Research Project 6: Processing data from a visual IoT sensor of fluid/structure interactions with machine learning

Faculty Mentor: Andrew Dickerson and Damla Turgut

Figure 6. Fluid jet emmited from elastic orifice.

Research: We envision an IoT that not only provides us data via countless sensors, many vision-based, but uses this immense amount of data to predict physical events before they happen. This is particularly appealing in cases where the underlying physics are not well-understood. Thus, it is imperative we investigate the integration machine learning and IoT for phenomena that currently have no established theoretical models. REU students will begin by filming free fluid jets ejected through soft orifices, similar to that shown in Figure 6. Free jet stability is greatly influenced by the deformability of the solid interface through which the fluid exits, but this highly-coupled interaction has not been formally characterized. Multiple experiments will be run to draw a relationship between jet stability and solid material properties and generate data. Students will extract physical dimensions from video, such as perturbation wave number and breakup distance, with open source MATLAB and Tracker tools. The data collection phase should consume roughly two weeks. By surveying literature on well-established machine learning techniques, students will choose and justify the best tool for integration of basic experimental data. Their chosen tool will be refined and trained with existing stability data and tested against data withheld from training, with the goal of predicting jet characteristics from untested materials. Students will be encouraged to begin with existing open source code and modify for application to fluid flow.

## Information provided
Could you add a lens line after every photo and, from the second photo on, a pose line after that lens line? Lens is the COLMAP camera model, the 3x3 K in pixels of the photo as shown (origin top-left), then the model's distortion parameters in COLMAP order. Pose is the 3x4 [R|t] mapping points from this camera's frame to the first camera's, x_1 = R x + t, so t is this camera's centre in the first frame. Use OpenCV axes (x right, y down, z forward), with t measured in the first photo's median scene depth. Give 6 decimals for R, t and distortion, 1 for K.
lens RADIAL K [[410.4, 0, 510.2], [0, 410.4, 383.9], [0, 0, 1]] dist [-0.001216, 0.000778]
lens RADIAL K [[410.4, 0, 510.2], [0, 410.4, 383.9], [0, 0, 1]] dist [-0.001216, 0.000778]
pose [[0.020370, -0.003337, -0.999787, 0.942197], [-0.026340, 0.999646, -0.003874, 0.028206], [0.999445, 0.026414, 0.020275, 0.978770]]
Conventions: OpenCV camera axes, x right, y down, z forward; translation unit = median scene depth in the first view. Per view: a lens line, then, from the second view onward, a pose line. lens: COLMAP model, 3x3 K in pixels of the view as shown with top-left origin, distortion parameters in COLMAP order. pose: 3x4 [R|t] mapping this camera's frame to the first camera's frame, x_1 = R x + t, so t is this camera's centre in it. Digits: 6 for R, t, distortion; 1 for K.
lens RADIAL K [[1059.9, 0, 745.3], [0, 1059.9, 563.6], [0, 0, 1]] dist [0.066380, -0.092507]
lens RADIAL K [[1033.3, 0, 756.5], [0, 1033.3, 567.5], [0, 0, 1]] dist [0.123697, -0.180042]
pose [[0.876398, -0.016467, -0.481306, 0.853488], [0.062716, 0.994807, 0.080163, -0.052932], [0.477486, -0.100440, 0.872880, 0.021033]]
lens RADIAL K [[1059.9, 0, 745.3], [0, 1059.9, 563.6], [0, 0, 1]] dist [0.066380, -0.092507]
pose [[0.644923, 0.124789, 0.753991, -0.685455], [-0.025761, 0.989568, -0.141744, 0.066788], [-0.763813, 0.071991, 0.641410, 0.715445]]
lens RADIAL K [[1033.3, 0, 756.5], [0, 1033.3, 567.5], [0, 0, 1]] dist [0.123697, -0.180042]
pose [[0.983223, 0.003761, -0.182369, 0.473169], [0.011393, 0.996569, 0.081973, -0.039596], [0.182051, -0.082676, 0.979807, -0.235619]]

## Prompt
Could you transcribe the fluid jet project description between "Research Project 6: Processing" and "from elastic orifice.", inclusive?

## Answer section
Research Project 6: Processing data from a visual IoT sensor of fluid/structure interactions with machine learning

Faculty Mentor: Andrew Dickerson and Damla Turgut

Figure 6. Fluid jet emmited from elastic orifice.